1. Antisemitismus-Vorwurf: Einspieler aus “Stefan Raab Show” entfernt
(dwdl.de, Thomas Lückerath)
Wie Thomas Lückerath berichtet, habe RTL einen Einspieler aus der “Stefan Raab Show” über den “Dschungelcamp”-Kandidaten Gil Ofarim entfernt, nachdem Kritik laut geworden sei, dieser bediene antisemitische Klischees. Stein des Anstoßes sei unter anderem die Erwähnung eines vererbten “Betrüger-Gens” sowie die Verwendung stereotyper Bilder gewesen. RTL betone, es habe sich lediglich um Satire gehandelt.
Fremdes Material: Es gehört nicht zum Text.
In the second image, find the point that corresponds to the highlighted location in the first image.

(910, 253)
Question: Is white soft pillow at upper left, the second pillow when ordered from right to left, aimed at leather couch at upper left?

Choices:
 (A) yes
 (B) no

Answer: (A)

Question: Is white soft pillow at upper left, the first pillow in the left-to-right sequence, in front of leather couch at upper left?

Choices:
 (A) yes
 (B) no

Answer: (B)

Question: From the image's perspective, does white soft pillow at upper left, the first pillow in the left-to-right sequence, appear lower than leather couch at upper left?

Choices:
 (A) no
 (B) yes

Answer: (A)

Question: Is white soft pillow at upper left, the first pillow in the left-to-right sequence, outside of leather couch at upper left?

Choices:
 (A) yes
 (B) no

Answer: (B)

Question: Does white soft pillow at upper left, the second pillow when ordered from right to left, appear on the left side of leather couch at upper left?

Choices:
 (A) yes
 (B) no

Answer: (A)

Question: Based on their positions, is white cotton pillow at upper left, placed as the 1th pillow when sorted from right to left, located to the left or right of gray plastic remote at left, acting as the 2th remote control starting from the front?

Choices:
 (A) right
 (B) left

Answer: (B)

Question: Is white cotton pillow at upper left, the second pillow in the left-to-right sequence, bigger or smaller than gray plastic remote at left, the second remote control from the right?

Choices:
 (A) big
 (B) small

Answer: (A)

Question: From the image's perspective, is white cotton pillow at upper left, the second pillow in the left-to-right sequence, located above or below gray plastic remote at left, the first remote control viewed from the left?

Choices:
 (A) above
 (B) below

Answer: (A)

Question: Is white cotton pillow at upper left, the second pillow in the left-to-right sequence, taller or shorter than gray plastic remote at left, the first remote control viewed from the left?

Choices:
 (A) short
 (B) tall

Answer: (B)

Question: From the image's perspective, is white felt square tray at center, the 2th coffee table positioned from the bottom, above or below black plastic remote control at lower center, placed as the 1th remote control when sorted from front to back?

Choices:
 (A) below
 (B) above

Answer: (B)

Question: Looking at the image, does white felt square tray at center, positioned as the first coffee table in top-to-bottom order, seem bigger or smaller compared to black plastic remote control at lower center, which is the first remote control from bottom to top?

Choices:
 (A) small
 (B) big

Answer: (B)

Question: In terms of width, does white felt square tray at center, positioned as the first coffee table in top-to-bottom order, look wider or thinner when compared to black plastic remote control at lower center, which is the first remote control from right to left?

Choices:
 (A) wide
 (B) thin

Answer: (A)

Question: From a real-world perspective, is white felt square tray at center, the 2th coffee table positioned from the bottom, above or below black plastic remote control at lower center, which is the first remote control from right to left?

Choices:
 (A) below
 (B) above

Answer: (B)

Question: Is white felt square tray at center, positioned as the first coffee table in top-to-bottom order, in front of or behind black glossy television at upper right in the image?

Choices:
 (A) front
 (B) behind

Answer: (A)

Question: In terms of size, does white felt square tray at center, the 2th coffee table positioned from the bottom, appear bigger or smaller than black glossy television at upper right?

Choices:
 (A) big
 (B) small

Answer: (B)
Trotzdem habe man den Beitrag aufgrund möglicher Missverständnisse von allen Plattformen gelöscht.
2. Nicht nach Washington schielen
(djv.de, Hendrik Zörner)
Der Deutsche Journalisten-Verband warnt die Regierungskoalition eindringlich davor, medienpolitische Entscheidungen an den vermuteten Reaktionen von US-Präsident Donald Trump auszurichten. Konkret dürfe ein geplantes Gesetz, das US-Streamingdienste zu Investitionen in den deutschen Filmstandort verpflichte, nicht aus Angst vor angedrohten Strafzöllen gestoppt werden. Ebenso müsse die Bundesregierung die angekündigte Digitalsteuer für Big-Tech-Konzerne endlich umsetzen.
3. Trump bepöbelt CNN-Journalistin im Oval Office
(spiegel.de)
Als die CNN-Korrespondentin Kaitlan Collins im Oval Office kritische Fragen zur schleppenden Aufarbeitung des Falls Jeffrey Epstein gestellt habe, habe US-Präsident Donald Trump sie persönlich attackiert und als “schlimmste Reporterin” beschimpft. Statt auf die Kritik der Opfer oder die Verbindungen seiner Vertrauten einzugehen, habe Trump der Journalistin vorgeworfen, nie zu lächeln. Das Weiße Haus habe den Vorfall anschließend in Sozialen Medien triumphierend verbreitet.
4. Journalismus in Zeiten von Big Tech
(verdi.de, Bärbel Röben & Lars Lubienetzki)
Auf dem 38. dju-Journalismustag habe Keynote-Speaker Markus Beckedahl eindringlich vor der Abhängigkeit von Big-Tech-Firmen gewarnt und eine Strategie für digitale Souveränität gefordert. Das Ziel sei es, die Demokratie nicht den Algorithmen von Konzernen wie X oder TikTok zu überlassen. Expertinnen und Experten sowie Journalistinnen und Journalisten hätten dafür plädiert, auch “periphere Medienakteure” und Content Creator stärker einzubinden.
5. Volontariat im Journalismus: Ablauf, Aufgaben und Bewerbung
(media-lab.de)
Das “Media Lab Bayern” hat wertvolle Tipps für das Volontarit zusammengestellt: “Du willst in den Journalismus einsteigen und fragst dich, ob ein Volontariat der richtige Weg für dich ist? In diesem Artikel bekommst du einen ehrlichen Überblick über alles, was dich im Volo erwartet: Von Alltag und Aufgaben über Bezahlung und Zugangsvoraussetzungen bis hin zu Bewerbungstipps, Perspektiven und möglichen Stolpersteinen.”
6. Programmvorschau: Diese Journalistenfilme laufen 2026 im Kino
(journalistenfilme.de, Patrick Torma)
Patrick Torma hat sich angeschaut, welche “Journalistenfilme” uns im Jahr 2026 erwarten. So halte das bevorstehende Kinojahr ein Wiedersehen mit kultigen fiktiven Medienfiguren bereit, darunter Hape Kerkelings Horst Schlämmer und die Horror-Reporterin Gale Weathers in “Scream 7”. Ernstere journalistische Themen würden in Steven Spielbergs Sci-Fi-Film “Disclosure Day” sowie in Aaron Sorkins Drama “The Social Reckoning” behandelt, das den Facebook-Skandal um die Whistleblowerin Frances Haugen aufarbeite.
7. Epstein‑Akten: Warum die Wahrheit im Chaos untergeht
(radioeins.de, Lorenz Meyer, Audio: 3:56 Minuten)
Zusätzlicher Link, da in eigener Sache: Bei radioeins kommentiert der “6-vor-9”-Kurator die Veröffentlichung der Epstein‑Akten. Diese führe zu Orientierungslosigkeit, Fehlinterpretationen und einer Verdrängung der tatsächlichen Opferperspektive. Das Fazit: “Diese Aktenberge klären uns nicht auf. Oder anders gesagt: Wir ertrinken in Daten, aber wir verdursten nach Kontext.”